Within the technical report, Microsoft stated that “BitNet b1.58 2B4T achieves efficiency on par with main open-weight, full-precision LLMs of comparable measurement, whereas providing vital benefits in computational effectivity, together with considerably lowered reminiscence footprint, vitality consumption, and decoding latency.”
The mannequin’s structure is “derived from the usual Transformer mannequin… incorporating vital modifications based mostly on the BitNet framework”. The central innovation is “changing the usual full-precision linear layers with customized BitLinear layers”, the place “mannequin weights are quantised to 1.58 bits throughout the ahead cross”. This quantisation makes use of an “absolute imply (absmean) quantisation scheme, which maps weights to ternary values {-1, 0, +1}.”
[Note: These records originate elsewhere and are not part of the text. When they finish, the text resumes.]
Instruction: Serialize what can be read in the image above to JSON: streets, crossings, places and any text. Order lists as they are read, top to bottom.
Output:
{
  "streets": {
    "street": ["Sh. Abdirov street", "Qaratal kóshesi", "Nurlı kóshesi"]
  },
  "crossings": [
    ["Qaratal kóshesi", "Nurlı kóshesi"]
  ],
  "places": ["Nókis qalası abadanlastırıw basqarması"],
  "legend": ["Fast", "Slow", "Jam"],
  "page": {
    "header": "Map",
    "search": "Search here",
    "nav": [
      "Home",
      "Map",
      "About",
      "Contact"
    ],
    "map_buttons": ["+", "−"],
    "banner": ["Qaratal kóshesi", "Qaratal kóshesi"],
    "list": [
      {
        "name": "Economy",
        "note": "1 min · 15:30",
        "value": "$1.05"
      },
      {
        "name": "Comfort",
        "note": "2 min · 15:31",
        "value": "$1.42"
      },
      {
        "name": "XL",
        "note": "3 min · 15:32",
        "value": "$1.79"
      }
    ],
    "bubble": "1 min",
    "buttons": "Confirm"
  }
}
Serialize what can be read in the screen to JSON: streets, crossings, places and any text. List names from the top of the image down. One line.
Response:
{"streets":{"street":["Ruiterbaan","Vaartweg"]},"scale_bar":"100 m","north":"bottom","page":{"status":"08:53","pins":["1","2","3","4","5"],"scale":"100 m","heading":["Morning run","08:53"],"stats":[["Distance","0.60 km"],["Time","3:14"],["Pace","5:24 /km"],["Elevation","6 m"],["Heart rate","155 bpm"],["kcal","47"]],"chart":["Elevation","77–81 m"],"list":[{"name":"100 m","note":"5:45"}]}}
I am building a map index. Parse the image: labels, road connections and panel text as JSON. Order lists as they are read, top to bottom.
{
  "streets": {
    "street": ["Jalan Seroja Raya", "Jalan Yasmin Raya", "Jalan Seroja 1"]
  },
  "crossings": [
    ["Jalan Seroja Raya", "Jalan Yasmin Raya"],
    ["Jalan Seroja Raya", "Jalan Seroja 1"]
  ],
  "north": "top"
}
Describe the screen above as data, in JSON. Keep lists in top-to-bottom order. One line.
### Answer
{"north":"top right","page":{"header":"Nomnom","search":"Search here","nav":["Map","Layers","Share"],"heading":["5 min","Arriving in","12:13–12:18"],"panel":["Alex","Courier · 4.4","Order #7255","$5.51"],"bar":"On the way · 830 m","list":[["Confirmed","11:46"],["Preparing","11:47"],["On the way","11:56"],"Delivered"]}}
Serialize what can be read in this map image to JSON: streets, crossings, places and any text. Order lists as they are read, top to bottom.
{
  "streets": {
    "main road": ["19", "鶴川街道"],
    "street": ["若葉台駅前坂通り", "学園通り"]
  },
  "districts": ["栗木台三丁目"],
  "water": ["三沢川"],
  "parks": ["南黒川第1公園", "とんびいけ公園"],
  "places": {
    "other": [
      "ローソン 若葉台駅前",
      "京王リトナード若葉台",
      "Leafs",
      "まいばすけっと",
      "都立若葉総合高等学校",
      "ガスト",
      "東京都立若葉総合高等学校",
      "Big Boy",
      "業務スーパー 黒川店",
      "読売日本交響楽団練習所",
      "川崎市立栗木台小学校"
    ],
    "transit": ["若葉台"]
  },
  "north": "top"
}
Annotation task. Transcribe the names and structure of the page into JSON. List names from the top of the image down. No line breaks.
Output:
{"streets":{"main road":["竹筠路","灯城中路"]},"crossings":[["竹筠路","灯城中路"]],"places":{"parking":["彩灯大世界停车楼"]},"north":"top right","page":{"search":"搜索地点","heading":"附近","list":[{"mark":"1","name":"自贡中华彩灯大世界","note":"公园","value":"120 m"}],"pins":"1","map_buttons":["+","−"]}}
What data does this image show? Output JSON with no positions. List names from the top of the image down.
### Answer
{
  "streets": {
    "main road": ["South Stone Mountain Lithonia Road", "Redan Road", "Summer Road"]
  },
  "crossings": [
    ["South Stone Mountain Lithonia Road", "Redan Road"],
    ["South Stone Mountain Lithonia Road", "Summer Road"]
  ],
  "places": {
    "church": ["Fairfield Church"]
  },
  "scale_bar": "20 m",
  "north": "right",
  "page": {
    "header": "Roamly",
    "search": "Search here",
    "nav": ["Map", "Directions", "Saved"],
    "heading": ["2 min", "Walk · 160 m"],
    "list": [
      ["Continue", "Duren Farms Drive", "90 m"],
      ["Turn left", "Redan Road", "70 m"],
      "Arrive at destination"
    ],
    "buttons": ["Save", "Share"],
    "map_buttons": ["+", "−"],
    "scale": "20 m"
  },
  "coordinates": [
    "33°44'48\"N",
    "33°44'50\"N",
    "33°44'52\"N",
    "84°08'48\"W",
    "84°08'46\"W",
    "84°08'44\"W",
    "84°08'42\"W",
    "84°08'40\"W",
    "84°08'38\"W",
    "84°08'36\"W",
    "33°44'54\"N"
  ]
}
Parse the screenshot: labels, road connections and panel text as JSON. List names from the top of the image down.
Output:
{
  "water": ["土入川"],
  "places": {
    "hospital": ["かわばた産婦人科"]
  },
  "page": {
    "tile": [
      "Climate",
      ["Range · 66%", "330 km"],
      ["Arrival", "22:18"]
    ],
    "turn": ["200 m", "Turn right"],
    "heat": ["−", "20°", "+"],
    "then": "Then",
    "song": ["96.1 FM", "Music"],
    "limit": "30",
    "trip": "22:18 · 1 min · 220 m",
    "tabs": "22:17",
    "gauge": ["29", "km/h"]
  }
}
Activations are quantised to 8-bit integers with an “absolute most (absmax) quantisation technique, utilized per token”. Subln normalisation is included to additional improve coaching stability. The feed-forward community (FFN) sub-layers make use of squared ReLU (ReLU²) activation.
Rotary Place Embeddings (RoPE) inject positional info. According to architectures like LLaMA, all bias phrases are faraway from the linear layers and normalisation layers. The tokeniser developed for LLaMA 3 implements a byte-level Byte-Pair Encoding (BPE) scheme with a vocabulary measurement of 128,256 tokens.
The coaching course of for BitNet b1.58 2B4T consists of three phases, pre-training, supervised fine-tuning (SFT), and direct desire optimisation (DPO).
BitNet b1.58 2B4T demonstrates that it’s attainable to dramatically cut back the computational necessities of enormous language fashions with out giving up efficiency. With its compact structure and aggressive outcomes, it represents a significant step ahead in making AI fashions extra environment friendly and accessible.
The submit Microsoft Unveils 1-Bit Compact LLM that Runs on CPUs appeared first on Analytics India Journal.